Mr. Moore described the economic boost created through the Tax Cuts and Jobs Act of 2017 which he, Larry Kudlow and Art Laffer and worked on with White House senior economic advisors to amend the Internal Revenue Code of 1986.

He explained that the plan dramatically cut regulations, cut individual income taxes, cut corporate tax from 35% down to 21%, and repatriated international businesses, bringing capital back to the United States tax free. 

He said those policies resulted in the most beautiful economy in decades; that by January of 2020 we enjoyed the lowest unemployment and lowest inflation rates in over 40 years, with a whopping two-thirds of Americans saying the economy was on the right track.

Moore said this record rate of economic advancement lifted the quality of life for all demographic groups but he is proudest of what it has done for black Americans who achieved the lowest unemployment rate in 50 years and the lowest poverty rate ever.

Avoid Taxing Business Inputs

In responding to questions from the audience, Mr. Moore said that state tax policy should favor taxing sales over income taxes. “Sales taxes should be broad based, and the state should not pick winners and losers. At the same time, business to business goods and services should not be sales taxable.”  He said when business inputs are taxed, it compounds those taxes at the final sale of the good or service.

In considering the Utah Legislature’s plan this interim to reconsider all sales tax exemptions, he said there needs to be a very good guidance system which helps to distinguish which are intermediate services or goods and which are final sales.

How Do We Pay for $5 Trillion CARES Act Debt?

One person asked whether there will be a large increase in taxes to pay for the CARES Act and how do we grow ourselves out of the debt?

Mr.
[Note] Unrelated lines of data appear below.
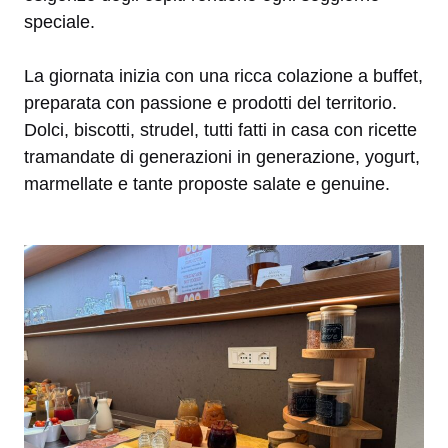
speciale.
La giornata inizia con una ricca colazione a buffet,
preparata con passione e prodotti del territorio.
Dolci, biscotti, strudel, tutti fatti in casa con ricette
tramandate di generazioni in generazione, yogurt,
marmellate e tante proposte salate e genuine.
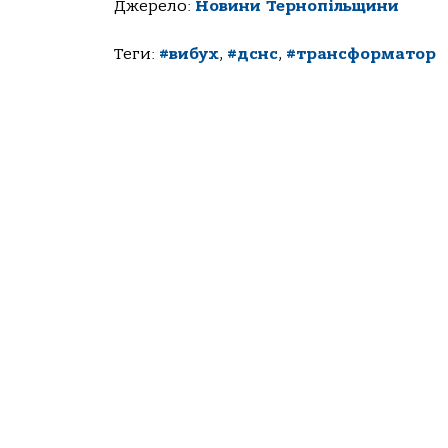
Джерело:
Новини Тернопільщини
Теги:
#вибух
,
#дснс
,
#трансформатор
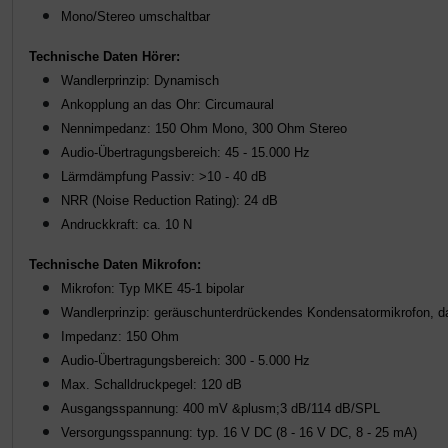
Mono/Stereo umschaltbar
Technische Daten Hörer:
Wandlerprinzip: Dynamisch
Ankopplung an das Ohr: Circumaural
Nennimpedanz: 150 Ohm Mono, 300 Ohm Stereo
Audio-Übertragungsbereich: 45 - 15.000 Hz
Lärmdämpfung Passiv: >10 - 40 dB
NRR (Noise Reduction Rating): 24 dB
Andruckkraft: ca. 10 N
Technische Daten Mikrofon:
Mikrofon: Typ MKE 45-1 bipolar
Wandlerprinzip: geräuschunterdrückendes Kondensatormikrofon, dau
Impedanz: 150 Ohm
Audio-Übertragungsbereich: 300 - 5.000 Hz
Max. Schalldruckpegel: 120 dB
Ausgangsspannung: 400 mV &plusm;3 dB/114 dB/SPL
Versorgungsspannung: typ. 16 V DC (8 - 16 V DC, 8 - 25 mA)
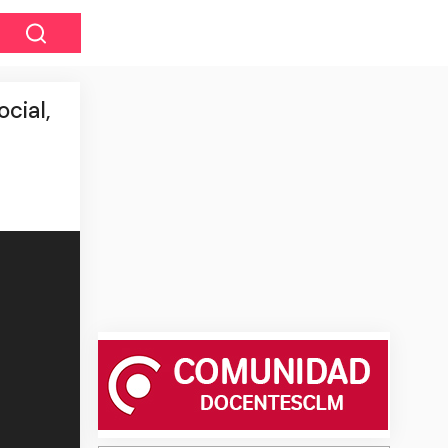
cial,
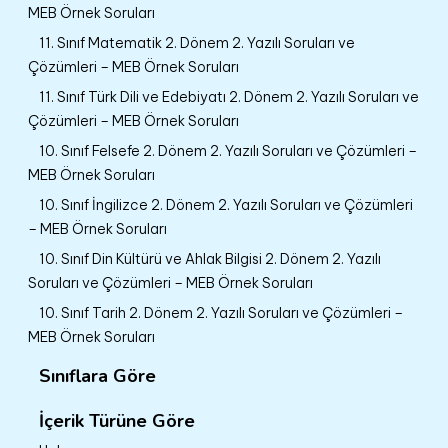
MEB Örnek Soruları
11. Sınıf Matematik 2. Dönem 2. Yazılı Soruları ve
Çözümleri – MEB Örnek Soruları
11. Sınıf Türk Dili ve Edebiyatı 2. Dönem 2. Yazılı Soruları ve
Çözümleri – MEB Örnek Soruları
10. Sınıf Felsefe 2. Dönem 2. Yazılı Soruları ve Çözümleri –
MEB Örnek Soruları
10. Sınıf İngilizce 2. Dönem 2. Yazılı Soruları ve Çözümleri
– MEB Örnek Soruları
10. Sınıf Din Kültürü ve Ahlak Bilgisi 2. Dönem 2. Yazılı
Soruları ve Çözümleri – MEB Örnek Soruları
10. Sınıf Tarih 2. Dönem 2. Yazılı Soruları ve Çözümleri –
MEB Örnek Soruları
Sınıflara Göre
İçerik Türüne Göre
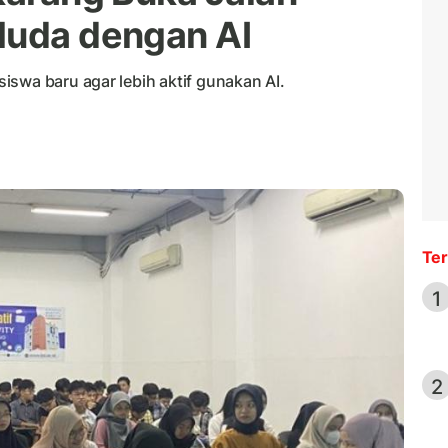
Muda dengan AI
swa baru agar lebih aktif gunakan AI.
Ter
1
2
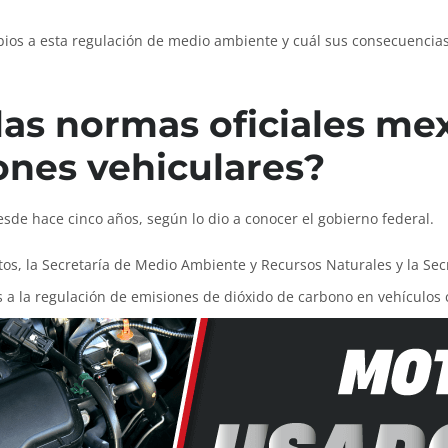
bios a esta regulación de medio ambiente y cuál sus consecuencias
las normas oficiales me
ones vehiculares?
esde hace cinco años, según lo dio a conocer el gobierno federal.
ctos, la Secretaría de Medio Ambiente y Recursos Naturales y la S
s a la regulación de emisiones de dióxido de carbono en vehículos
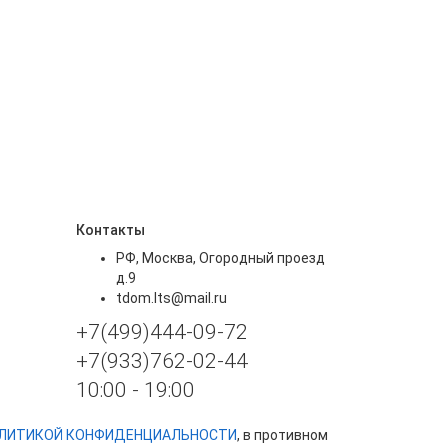
Контакты
РФ, Москва, Огородный проезд
д.9
tdom.lts@mail.ru
+7(499)444-09-72
+7(933)762-02-44
10:00 - 19:00
ЛИТИКОЙ КОНФИДЕНЦИАЛЬНОСТИ
, в противном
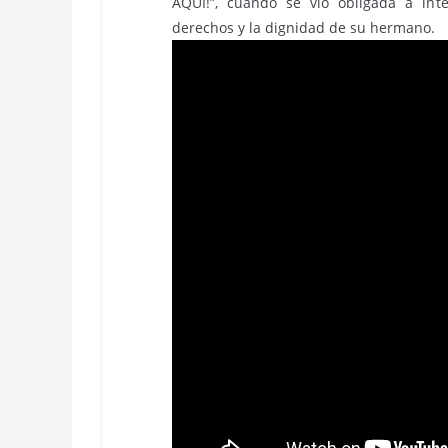
AQUÍ!”, cuando se vio obligada a in
derechos y la dignidad de su hermano.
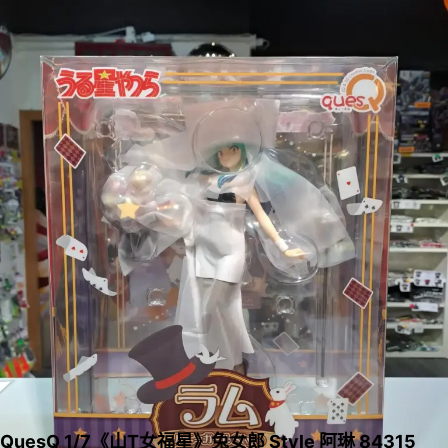
QuesQ 1/7《山T女福星》兔女郎 Style 阿琳 84315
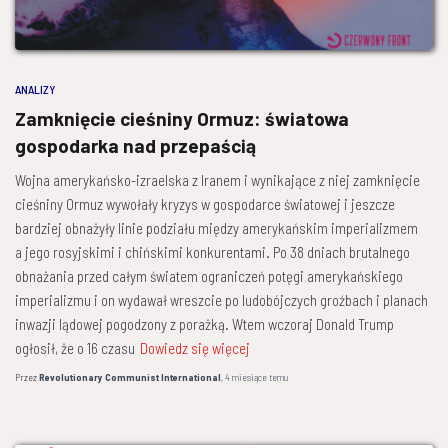
ANALIZY
Zamknięcie cieśniny Ormuz: światowa
gospodarka nad przepaścią
Wojna amerykańsko-izraelska z Iranem i wynikające z niej zamknięcie
cieśniny Ormuz wywołały kryzys w gospodarce światowej i jeszcze
bardziej obnażyły linie podziału między amerykańskim imperializmem
a jego rosyjskimi i chińskimi konkurentami. Po 38 dniach brutalnego
obnażania przed całym światem ograniczeń potęgi amerykańskiego
imperializmu i on wydawał wreszcie po ludobójczych groźbach i planach
inwazji lądowej pogodzony z porażką. Wtem wczoraj Donald Trump
ogłosił, że o 16 czasu
Dowiedz się więcej
Przez
Revolutionary Communist International
,
4 miesiące
temu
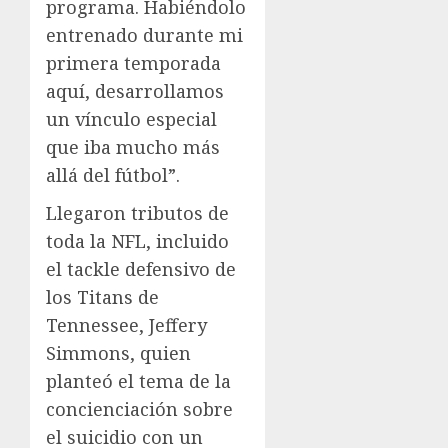
programa. Habiéndolo
entrenado durante mi
primera temporada
aquí, desarrollamos
un vínculo especial
que iba mucho más
allá del fútbol”.
Llegaron tributos de
toda la NFL, incluido
el tackle defensivo de
los Titans de
Tennessee, Jeffery
Simmons, quien
planteó el tema de la
concienciación sobre
el suicidio con un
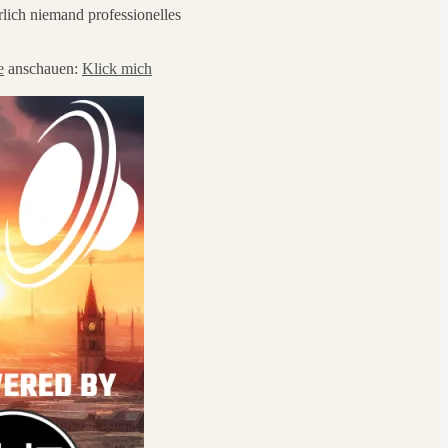
lich niemand professionelles
e
anschauen:
Klick mich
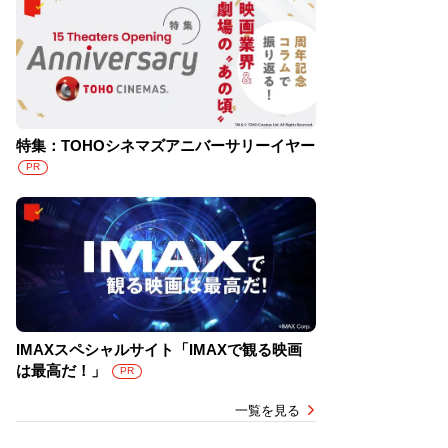
特集：TOHOシネマズアニバーサリーイヤー
PR
IMAXスペシャルサイト「IMAXで観る映画
は最高だ！」
PR
一覧を見る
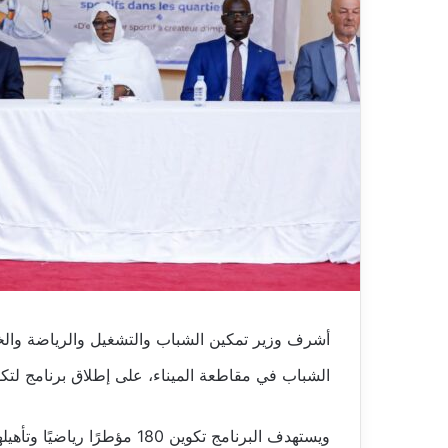
أشرف وزير تمكين الشباب والتشغيل والرياضة والخدمة
الشباب في مقاطعة الميناء، على إطلاق برنامج لتكوي
ويستهدف البرنامج تكوين 180 مؤ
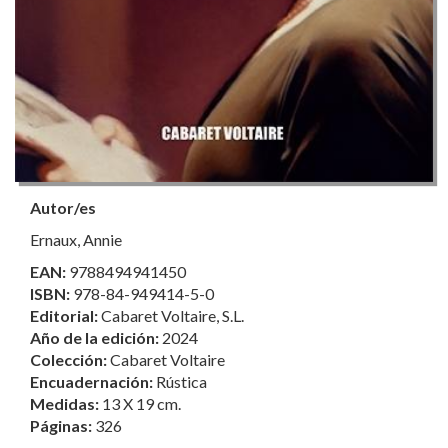
Autor/es
Ernaux, Annie
EAN:
9788494941450
ISBN:
978-84-949414-5-0
Editorial:
Cabaret Voltaire, S.L.
Año de la edición:
2024
Colección:
Cabaret Voltaire
Encuadernación:
Rústica
Medidas:
13 X 19 cm.
Páginas:
326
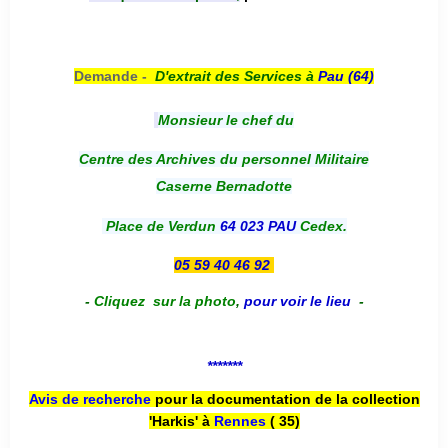
Demande -
D'e
xtrait des Services à
Pau (64)
Monsieur le chef du
Centre des Archives du personnel Militaire
Caserne Bernadotte
Place de Verdun
64 023 PAU
Cedex.
05 59 40 46 92
-
Cliquez sur la photo
,
pour voir le lieu
-
*******
Avis de recherche
pour la documentation de la collection
'Harkis' à
Rennes
( 35)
Moore answered, “We are close to government spending being nearly 50% of GDP, which is beyond Bernie Sanders’ wildest dreams. More commerce flows through government than the private sector, hopefully that will be temporary. We are growing debt by $5 trillion this year to a total of somewhere near $26 trillion by the end of the year, a daunting number which will be a burden on future taxpayers.”

He said there are some offsetting benefits of the negative effects of the debt. First, interest rates are very low.  The 30 year treasury is at a 1.5% interest rate. He suggested policymakers ought to consider locking in those low interest rates with 50 year bonds because in three or five years rates will go up.

He said the best plan for overcoming the national debt is pro growth economic policies. However, he said Joe Biden and Nancy Pelosi’s plan is major tax increases in 2021 including income tax, payroll tax, wealth tax, energy tax, and green taxes on carbon, which together will never pay for $5 trillion debt, we just have to grow the economy, he said. 

Mr. Moore noted that the US lived through WWII with debt as high as it is now, we just need to make sure it’s not permanent

Should Capital Gains Be Taxed as Ordinary Income?

Mr. Moore said the proposal to tax capital gains as ordinary income would be catastrophic to the economy especially in the poorest neighborhoods. “What do the neighborhoods that are burning and with high poverty lack? Education and capital investment. The tragedy of the riots and burnings are turning capital away from those neighborhoods. And they’re not coming back. The Targets, WalMarts, and Walgreens are not coming back to those neighborhoods. Capital gains should not be taxed as ordinary income because it was already taxed at the corporate level; it should not be taxed twice. 

In closing, Mr. Moore said, “The Utah Taxpayers Association is one of the most effective Taxpayer Groups in the United States and I applaud what you do.”